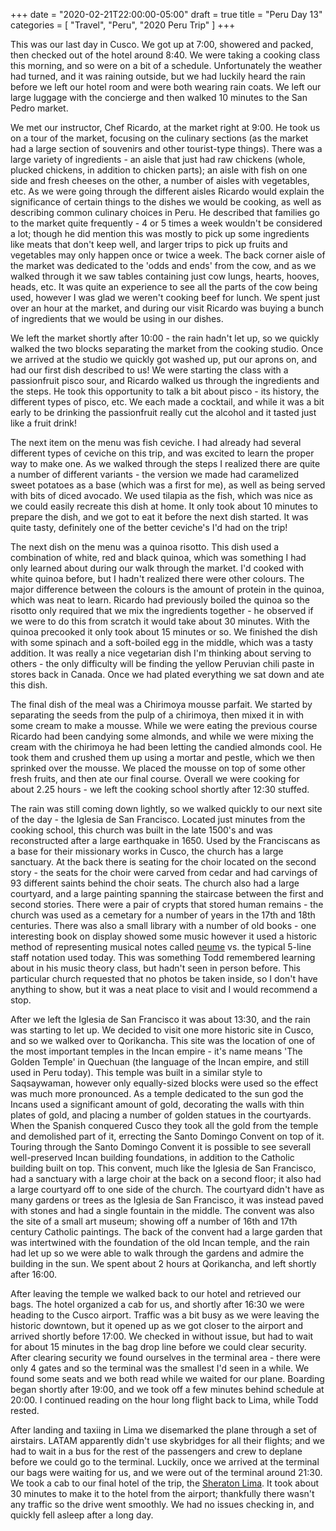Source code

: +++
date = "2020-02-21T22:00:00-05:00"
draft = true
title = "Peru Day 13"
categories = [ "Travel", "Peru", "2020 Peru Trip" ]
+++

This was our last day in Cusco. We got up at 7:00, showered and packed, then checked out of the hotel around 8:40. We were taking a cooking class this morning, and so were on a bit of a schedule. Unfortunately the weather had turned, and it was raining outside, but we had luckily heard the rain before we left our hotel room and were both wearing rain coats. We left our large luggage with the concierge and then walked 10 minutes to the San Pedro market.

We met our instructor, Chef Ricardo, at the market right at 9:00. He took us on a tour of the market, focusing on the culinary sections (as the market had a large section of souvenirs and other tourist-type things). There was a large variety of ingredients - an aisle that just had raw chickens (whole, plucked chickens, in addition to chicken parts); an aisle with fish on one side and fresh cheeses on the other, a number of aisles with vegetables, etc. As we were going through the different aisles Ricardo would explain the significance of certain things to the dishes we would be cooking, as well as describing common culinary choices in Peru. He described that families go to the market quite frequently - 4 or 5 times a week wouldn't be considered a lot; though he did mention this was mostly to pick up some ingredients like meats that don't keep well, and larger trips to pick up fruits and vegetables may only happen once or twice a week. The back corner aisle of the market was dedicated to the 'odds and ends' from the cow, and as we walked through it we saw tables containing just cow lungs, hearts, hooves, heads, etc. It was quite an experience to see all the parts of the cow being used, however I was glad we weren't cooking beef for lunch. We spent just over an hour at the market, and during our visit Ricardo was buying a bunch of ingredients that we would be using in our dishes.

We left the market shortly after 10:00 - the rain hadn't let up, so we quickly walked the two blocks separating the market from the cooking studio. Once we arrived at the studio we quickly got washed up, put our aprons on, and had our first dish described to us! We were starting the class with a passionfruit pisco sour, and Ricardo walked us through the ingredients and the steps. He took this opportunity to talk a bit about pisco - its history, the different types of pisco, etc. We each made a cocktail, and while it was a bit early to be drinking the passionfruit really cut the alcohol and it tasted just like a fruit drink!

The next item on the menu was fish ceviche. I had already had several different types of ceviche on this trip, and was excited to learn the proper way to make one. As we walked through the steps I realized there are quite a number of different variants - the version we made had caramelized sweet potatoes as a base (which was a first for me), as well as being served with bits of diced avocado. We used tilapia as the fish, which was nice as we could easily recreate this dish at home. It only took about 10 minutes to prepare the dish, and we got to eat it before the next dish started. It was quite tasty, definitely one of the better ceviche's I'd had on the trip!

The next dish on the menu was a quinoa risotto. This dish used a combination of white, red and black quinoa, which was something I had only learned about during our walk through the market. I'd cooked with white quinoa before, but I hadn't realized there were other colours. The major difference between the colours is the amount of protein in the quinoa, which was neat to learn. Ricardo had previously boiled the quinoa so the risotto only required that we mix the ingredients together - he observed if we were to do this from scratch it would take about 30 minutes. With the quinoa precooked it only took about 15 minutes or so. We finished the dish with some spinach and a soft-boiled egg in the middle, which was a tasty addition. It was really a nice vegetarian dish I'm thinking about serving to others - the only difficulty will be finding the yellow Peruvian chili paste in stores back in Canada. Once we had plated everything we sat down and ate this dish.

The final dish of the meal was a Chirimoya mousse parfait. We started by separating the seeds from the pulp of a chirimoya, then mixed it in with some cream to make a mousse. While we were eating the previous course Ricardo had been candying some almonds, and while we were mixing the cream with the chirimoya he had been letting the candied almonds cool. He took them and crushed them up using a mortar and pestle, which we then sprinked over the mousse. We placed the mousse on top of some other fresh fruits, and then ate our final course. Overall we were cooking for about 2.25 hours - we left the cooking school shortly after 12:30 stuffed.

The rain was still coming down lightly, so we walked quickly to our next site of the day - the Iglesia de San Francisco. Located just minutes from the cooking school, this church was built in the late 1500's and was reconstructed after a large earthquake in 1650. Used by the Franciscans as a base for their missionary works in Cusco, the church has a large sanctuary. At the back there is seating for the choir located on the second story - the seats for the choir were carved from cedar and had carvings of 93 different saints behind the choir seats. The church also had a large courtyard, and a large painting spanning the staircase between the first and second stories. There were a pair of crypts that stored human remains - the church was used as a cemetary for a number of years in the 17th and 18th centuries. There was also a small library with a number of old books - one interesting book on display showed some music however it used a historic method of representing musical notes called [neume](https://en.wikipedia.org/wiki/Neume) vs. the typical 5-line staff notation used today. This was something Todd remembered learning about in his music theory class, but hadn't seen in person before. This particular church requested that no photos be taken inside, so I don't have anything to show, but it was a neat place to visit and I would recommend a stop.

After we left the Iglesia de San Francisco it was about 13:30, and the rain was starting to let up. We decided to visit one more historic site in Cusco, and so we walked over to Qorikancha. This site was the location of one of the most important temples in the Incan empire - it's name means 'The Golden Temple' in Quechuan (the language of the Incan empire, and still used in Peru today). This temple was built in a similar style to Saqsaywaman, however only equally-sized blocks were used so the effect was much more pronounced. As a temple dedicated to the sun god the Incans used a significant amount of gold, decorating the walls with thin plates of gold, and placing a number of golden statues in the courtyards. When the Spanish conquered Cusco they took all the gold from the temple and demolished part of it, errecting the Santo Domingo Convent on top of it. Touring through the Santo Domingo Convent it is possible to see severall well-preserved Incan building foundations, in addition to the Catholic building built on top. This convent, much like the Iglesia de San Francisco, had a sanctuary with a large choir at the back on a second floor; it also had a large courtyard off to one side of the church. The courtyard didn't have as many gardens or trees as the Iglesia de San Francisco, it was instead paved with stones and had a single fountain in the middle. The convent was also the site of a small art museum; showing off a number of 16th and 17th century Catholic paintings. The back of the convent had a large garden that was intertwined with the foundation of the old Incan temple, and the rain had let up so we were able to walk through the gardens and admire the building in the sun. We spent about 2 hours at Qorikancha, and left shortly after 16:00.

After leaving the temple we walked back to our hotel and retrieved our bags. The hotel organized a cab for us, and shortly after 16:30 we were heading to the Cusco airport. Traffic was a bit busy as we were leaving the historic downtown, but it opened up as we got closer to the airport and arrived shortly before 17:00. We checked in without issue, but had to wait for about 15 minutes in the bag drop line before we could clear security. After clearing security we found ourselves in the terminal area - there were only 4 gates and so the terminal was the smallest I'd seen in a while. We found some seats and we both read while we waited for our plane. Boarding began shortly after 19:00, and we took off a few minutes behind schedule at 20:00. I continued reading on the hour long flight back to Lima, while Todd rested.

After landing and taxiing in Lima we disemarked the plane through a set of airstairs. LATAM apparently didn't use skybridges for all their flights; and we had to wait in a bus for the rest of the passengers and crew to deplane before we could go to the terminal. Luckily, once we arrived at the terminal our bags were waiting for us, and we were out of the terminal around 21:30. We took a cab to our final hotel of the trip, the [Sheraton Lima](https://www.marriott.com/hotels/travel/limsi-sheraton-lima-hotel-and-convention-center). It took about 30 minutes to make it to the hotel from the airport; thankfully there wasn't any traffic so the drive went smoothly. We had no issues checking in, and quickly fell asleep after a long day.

...

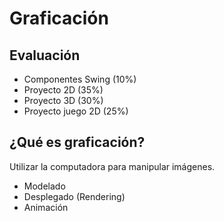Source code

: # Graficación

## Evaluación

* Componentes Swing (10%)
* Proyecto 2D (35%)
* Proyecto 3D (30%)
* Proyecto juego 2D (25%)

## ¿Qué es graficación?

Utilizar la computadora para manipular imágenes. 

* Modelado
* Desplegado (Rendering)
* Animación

==

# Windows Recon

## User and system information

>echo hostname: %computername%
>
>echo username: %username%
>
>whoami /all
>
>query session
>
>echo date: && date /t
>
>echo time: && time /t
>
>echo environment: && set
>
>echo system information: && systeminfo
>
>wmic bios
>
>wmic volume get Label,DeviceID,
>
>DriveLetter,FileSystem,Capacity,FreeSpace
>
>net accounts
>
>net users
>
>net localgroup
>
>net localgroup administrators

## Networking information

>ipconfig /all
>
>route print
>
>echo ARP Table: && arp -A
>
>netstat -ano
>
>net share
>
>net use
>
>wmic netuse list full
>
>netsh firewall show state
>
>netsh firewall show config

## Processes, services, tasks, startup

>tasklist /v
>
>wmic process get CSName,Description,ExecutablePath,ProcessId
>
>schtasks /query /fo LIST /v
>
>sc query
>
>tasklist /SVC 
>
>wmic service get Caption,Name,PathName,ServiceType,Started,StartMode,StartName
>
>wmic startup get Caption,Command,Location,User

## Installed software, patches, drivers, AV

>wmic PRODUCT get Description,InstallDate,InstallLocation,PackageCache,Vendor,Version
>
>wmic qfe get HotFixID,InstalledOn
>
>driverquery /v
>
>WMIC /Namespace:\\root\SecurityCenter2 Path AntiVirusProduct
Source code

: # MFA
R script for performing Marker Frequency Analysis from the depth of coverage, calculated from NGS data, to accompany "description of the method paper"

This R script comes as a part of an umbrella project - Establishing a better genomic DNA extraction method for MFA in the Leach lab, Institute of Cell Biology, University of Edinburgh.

## The task
Go through the material above, and wherever a line contains the string "localgroup", return it.

## Task result
>net localgroup
>net localgroup administrators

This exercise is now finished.